PROBLEM REQUIREMENTS | The lines below that include the word "etwas" are to be reported.

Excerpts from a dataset
<<<<
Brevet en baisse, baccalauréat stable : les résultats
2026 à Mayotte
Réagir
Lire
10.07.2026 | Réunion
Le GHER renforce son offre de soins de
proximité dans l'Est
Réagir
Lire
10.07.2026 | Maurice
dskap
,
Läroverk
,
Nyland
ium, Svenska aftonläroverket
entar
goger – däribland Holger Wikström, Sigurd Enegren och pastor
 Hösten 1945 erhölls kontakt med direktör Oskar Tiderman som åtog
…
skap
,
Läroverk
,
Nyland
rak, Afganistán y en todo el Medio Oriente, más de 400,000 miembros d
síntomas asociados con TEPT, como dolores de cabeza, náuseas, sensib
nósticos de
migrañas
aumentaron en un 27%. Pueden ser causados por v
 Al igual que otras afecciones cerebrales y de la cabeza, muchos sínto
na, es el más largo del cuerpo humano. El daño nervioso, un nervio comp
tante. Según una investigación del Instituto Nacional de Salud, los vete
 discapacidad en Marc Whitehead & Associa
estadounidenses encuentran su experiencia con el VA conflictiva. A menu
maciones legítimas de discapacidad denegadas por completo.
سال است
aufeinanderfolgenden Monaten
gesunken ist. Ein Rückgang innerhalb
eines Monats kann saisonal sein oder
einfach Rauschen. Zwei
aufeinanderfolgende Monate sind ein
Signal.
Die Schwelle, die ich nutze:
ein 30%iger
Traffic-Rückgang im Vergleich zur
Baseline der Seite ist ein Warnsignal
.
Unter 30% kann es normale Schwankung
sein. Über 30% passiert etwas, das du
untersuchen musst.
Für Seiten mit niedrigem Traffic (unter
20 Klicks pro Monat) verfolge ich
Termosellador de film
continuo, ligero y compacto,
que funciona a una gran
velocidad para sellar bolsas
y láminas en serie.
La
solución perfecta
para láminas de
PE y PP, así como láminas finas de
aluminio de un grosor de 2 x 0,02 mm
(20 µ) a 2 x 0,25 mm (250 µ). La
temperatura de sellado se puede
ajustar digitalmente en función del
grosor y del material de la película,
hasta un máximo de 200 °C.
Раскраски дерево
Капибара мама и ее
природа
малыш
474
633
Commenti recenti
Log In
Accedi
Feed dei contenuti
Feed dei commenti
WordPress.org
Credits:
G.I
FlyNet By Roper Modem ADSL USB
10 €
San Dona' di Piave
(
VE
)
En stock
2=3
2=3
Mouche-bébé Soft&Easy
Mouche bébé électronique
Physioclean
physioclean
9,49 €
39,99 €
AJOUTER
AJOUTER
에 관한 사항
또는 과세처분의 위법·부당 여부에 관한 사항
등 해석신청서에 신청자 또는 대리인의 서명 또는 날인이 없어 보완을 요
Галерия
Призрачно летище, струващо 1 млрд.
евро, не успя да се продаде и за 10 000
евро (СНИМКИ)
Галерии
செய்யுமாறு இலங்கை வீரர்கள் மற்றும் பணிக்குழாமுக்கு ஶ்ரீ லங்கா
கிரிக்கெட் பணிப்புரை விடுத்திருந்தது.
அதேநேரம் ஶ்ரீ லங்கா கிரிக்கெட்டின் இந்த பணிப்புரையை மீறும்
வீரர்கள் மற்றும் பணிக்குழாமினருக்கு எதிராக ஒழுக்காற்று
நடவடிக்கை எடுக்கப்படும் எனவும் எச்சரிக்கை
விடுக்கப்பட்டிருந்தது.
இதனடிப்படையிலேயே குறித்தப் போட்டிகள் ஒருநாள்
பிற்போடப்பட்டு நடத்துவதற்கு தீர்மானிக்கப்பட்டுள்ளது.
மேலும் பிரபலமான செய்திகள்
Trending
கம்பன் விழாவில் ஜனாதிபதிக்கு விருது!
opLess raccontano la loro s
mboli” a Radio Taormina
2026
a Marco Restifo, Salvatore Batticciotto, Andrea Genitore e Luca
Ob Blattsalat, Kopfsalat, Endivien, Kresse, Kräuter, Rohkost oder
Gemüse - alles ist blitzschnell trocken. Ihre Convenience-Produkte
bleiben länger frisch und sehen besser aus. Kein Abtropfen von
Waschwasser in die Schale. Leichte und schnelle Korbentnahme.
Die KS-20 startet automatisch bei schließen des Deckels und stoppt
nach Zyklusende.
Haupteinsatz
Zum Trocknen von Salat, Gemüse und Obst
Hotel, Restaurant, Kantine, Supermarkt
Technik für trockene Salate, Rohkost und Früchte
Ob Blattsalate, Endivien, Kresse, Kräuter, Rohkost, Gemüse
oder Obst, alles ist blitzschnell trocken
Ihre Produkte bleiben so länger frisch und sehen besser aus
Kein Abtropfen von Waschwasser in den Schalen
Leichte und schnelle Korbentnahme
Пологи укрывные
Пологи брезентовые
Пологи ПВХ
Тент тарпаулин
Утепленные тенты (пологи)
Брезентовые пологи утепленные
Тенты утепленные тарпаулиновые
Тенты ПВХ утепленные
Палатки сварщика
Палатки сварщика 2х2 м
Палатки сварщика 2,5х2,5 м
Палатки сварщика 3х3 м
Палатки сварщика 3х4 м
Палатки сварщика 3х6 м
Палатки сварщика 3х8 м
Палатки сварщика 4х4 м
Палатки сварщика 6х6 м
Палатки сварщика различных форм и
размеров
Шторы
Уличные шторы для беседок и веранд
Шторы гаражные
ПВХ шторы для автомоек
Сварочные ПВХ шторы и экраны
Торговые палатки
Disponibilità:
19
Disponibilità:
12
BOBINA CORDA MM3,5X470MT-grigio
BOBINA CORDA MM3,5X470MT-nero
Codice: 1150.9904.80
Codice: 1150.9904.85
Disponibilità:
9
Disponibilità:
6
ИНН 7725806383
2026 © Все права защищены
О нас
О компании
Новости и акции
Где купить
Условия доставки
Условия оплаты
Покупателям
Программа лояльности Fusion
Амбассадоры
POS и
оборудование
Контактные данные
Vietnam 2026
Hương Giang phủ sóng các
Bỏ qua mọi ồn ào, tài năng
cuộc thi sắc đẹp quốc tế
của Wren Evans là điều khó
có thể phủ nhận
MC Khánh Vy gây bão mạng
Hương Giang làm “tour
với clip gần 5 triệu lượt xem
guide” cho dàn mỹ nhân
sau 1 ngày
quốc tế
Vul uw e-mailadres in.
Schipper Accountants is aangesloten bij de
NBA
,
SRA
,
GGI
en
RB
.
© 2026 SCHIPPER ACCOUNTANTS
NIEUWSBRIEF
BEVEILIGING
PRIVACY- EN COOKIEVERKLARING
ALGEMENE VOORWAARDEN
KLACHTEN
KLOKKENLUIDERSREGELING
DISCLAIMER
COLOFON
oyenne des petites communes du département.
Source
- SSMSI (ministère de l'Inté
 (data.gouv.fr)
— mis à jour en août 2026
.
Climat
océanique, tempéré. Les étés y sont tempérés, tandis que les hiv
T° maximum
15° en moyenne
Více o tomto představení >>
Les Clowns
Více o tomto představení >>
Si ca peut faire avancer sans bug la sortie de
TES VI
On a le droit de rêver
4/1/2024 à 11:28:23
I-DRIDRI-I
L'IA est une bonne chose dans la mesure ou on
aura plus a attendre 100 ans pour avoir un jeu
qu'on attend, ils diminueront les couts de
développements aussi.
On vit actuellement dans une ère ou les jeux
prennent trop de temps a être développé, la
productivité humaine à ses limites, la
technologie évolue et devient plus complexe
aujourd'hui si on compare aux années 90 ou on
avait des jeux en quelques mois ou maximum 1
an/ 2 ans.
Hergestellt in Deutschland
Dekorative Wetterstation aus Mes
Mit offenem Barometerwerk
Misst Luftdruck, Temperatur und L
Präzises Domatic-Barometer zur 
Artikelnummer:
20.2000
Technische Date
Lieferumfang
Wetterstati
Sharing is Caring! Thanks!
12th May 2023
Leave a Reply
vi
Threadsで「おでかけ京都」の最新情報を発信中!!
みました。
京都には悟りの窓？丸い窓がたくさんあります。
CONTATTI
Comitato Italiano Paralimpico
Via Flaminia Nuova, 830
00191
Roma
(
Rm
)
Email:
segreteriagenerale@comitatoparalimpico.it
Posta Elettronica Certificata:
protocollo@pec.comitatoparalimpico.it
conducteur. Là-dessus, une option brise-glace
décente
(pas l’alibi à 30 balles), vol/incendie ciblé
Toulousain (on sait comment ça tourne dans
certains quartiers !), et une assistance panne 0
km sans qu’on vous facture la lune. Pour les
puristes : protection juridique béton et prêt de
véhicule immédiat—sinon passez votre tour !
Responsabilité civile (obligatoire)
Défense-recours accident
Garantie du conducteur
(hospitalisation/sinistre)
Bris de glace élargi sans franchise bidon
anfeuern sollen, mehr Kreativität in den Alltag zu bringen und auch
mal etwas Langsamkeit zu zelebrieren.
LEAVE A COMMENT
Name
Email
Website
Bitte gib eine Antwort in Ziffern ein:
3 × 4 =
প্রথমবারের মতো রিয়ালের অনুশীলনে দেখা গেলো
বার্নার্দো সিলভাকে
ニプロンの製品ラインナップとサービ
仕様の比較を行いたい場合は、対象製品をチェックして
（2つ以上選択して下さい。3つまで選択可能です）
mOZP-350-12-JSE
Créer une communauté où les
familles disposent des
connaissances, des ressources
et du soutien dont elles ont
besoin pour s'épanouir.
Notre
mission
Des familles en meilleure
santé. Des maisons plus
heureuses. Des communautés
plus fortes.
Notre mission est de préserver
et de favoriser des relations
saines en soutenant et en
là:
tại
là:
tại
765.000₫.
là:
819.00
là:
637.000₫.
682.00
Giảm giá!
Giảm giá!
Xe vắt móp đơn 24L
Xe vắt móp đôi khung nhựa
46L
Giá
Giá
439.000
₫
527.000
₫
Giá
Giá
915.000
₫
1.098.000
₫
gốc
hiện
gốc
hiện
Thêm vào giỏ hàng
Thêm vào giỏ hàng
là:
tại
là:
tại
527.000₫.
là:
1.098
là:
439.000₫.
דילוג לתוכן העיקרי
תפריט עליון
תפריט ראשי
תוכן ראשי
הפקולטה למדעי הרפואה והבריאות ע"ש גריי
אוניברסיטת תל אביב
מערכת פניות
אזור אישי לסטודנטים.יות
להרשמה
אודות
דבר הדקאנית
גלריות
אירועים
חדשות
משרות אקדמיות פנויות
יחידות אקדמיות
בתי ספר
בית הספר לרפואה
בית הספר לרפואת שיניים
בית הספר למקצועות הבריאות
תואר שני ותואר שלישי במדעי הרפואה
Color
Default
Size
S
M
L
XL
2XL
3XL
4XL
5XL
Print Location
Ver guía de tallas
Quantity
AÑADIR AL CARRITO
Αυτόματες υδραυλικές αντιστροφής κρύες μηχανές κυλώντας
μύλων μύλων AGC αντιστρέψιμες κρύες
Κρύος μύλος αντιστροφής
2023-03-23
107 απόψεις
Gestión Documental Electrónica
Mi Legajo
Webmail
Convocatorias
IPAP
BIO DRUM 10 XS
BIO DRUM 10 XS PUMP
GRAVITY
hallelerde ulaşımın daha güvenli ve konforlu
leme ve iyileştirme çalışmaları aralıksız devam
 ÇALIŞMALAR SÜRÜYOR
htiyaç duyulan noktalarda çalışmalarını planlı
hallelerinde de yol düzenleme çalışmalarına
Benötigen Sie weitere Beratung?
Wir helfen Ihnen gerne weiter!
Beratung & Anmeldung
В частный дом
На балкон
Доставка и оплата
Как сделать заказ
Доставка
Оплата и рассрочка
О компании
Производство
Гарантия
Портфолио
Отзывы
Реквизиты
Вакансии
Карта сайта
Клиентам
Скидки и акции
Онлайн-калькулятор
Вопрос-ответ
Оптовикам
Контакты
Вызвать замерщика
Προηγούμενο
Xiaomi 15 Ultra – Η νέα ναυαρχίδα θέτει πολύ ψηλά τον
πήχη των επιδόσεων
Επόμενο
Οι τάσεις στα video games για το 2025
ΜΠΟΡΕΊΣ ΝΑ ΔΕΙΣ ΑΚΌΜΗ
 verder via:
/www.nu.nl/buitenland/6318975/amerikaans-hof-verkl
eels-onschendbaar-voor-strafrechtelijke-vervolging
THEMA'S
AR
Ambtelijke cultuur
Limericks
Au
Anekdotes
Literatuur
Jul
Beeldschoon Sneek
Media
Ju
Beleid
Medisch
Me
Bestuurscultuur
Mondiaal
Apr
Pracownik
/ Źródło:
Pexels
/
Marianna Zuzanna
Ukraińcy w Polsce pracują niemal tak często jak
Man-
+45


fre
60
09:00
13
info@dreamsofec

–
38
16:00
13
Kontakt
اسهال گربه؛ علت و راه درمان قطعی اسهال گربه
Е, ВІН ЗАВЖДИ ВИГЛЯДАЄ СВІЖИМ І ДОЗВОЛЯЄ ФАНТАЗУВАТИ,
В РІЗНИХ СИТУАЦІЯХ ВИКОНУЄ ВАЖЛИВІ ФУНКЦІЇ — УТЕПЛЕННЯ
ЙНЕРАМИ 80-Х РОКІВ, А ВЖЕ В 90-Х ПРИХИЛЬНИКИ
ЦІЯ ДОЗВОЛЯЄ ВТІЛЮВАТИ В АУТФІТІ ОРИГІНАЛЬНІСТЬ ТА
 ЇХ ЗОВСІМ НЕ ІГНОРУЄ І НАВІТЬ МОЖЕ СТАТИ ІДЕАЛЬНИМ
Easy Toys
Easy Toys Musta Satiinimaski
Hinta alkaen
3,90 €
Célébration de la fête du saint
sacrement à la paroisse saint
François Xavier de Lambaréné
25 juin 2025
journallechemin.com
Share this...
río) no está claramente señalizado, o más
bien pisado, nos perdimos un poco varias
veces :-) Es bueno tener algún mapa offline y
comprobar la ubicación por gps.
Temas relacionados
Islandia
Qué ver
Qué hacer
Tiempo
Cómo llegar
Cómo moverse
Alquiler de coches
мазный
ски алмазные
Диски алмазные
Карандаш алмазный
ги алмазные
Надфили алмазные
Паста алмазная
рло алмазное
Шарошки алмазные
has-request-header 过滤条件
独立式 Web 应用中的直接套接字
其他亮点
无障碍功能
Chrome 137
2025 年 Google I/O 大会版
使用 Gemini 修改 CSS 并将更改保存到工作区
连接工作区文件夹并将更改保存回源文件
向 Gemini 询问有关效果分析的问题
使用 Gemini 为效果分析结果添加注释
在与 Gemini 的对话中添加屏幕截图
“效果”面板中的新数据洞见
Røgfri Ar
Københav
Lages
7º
>>>>
EXERCISE RESPONSE |
sein. Über 30% passiert etwas, das du
mal etwas Langsamkeit zu zelebrieren.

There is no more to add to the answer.